Schools and colleges in several cities have removed long-distance running -- a traditional winter event -- from campus sports meets this year over students' health concerns.
An official with Huazhong University of Science and Technology in Wuhan, capital of central China's Hubei Province, said they canceled women's 3,000 meters and men's 5,000 meters, as the races might be "risky" for students, whose health conditions could "hardly allow such laborious sports".
Schools that keep long-distance running events have reportedly imposed stricter pre-game health checks with medical staff standing by in case of emergencies.
The moves come amid sudden deaths involving adolescents in marathon training or races, prompting concerns over their declining physique.
Health statistics have shown the youngsters' health is unsatisfactory. A 2010 health report indicated college students aged from 19 to 22 were found to be slower and weaker, and the situation was worse in cities.

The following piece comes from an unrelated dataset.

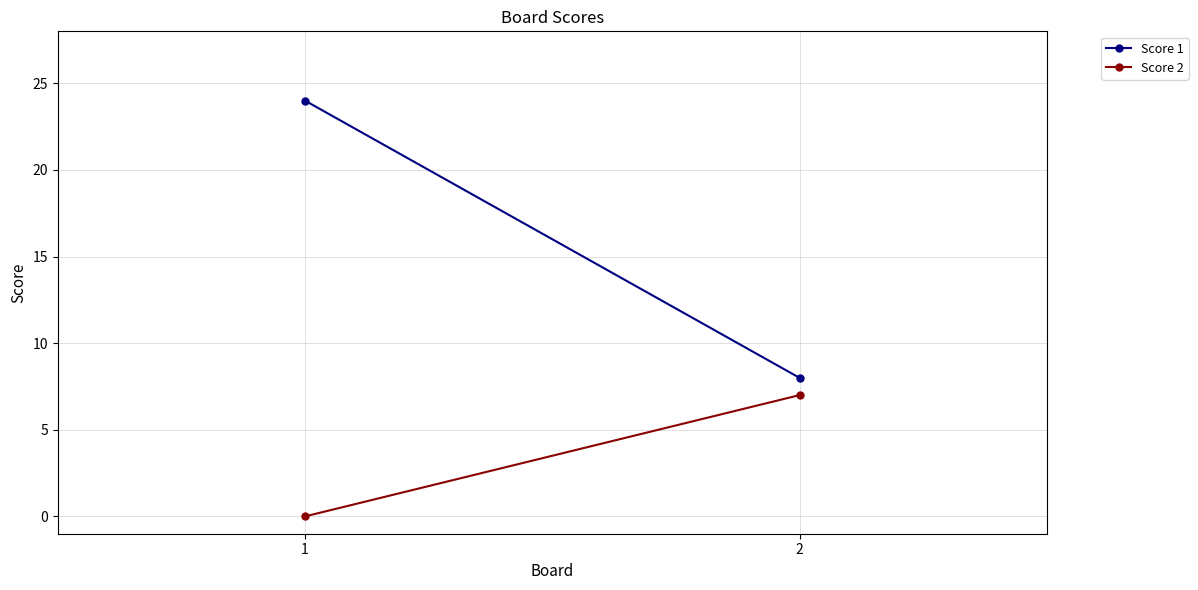

List the series in order of their overall mean, lowest first.

Score 2, Score 1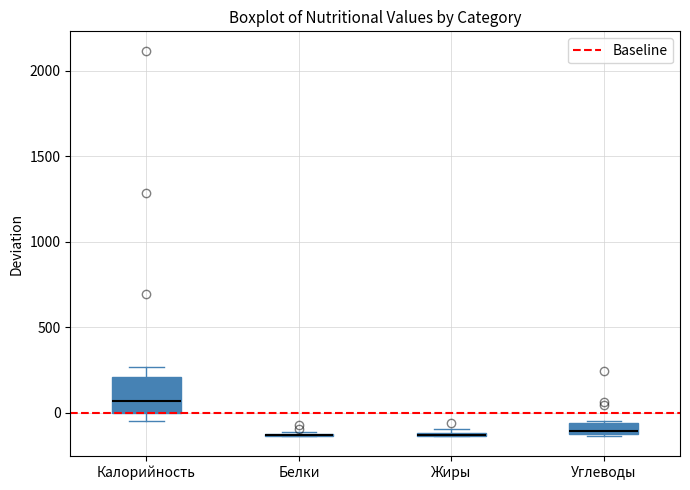

Comparing the boxes themselves (not the whiskers), which one is the tallest?

Калорийность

In comparison with data collected in 2005, scores in men's 1,000 meters fell by 3.37 and 3.09 seconds for urban and rural students, while breathing capacity of college students as a general dropped by nearly 10 percent from the 1985 level. STUNTED EDUCATION
Educators said China's exam-based education system is partially to blame for the students' declining health situation. Excessive emphasis on learning and academic performance have come at the expense of children's playtime and sports activities.
"Schools and parents pay very little attention to sports, and it is quite common for our classes to be taken for other use," said a sports teacher at a senior high school in Hubei Province.
Many schools have taken a pragmatic attitude toward sports classes, asking teachers to focus only on the few mandatory events where test scores are a major reference in high school admission exams, such as long jump, basketball shots and medicine ball.
Sports classes at most Chinese schools, therefore, have deviated from their goals of cultivating children's love for sports.
Wang Feng, a 25-year-old office worker in Shanghai, found it difficult to take up any sports in college, having spent her primary and middle school years basically in the classroom.
"Though I had more spare time in college, I didn't know what sports I liked, nor was I taught properly where to start," Wang said.
In October, China's State Council issued a circular demanding measures to ensure an hour a day of sport for primary and middle school students. The circular also avowed more government spending to ensure schools have better physical education teachers.
But Coach Zhang Fanglu still sees many obstacles beyond the power of educational authorities.
"Most students are the delicate only child in the family, and schools are under pressures to protect them from injuries -- that's why schools lack initiatives to arrange schoolyard sports and scrapped tough events like the marathon," Zhang said.
"But if this trend continues, maybe someday we need to ban walking, if our children become too weak to walk," he said.